Provided records:
------------------------------------------------

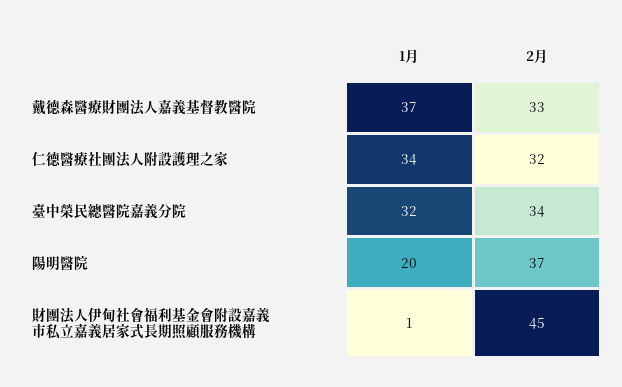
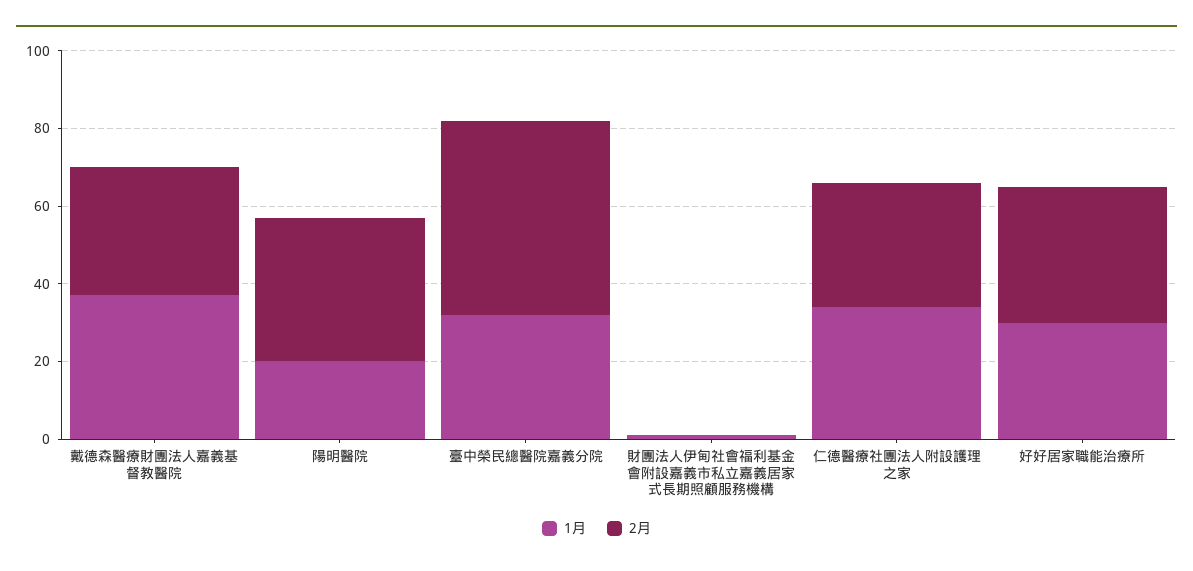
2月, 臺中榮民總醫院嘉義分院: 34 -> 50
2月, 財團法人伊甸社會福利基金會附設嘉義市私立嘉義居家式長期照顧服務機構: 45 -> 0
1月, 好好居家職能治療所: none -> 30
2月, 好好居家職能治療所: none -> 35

------------------------------------------------

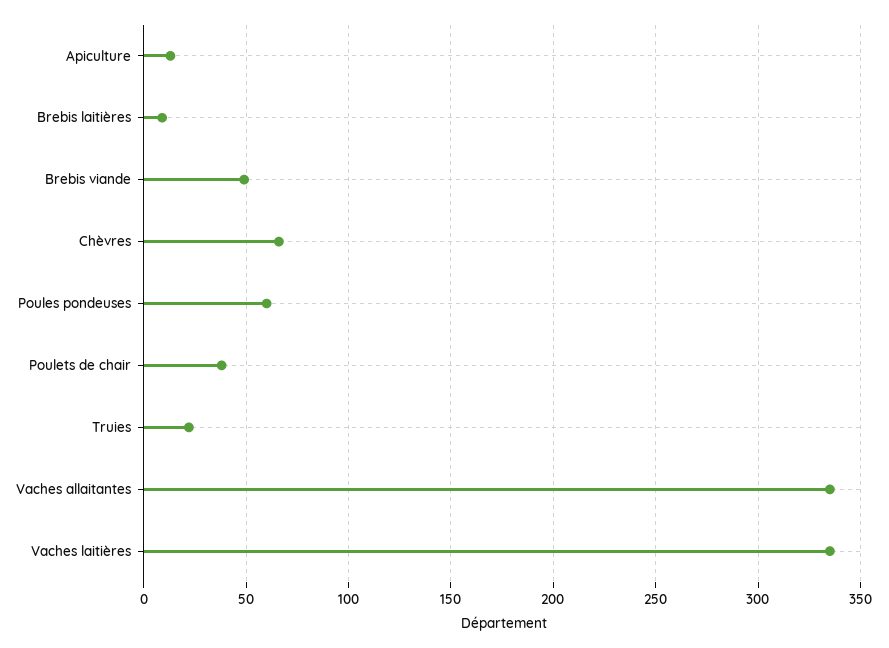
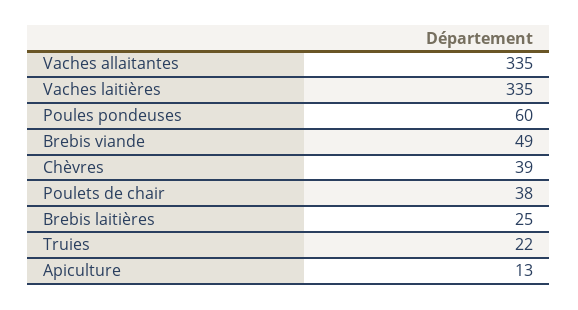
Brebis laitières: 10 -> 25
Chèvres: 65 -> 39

------------------------------------------------

Your instructions: Gather up the lines containing the word "好好居家職能治療所" from these records and copy them.

Task solution:
1月, 好好居家職能治療所: none -> 30
2月, 好好居家職能治療所: none -> 35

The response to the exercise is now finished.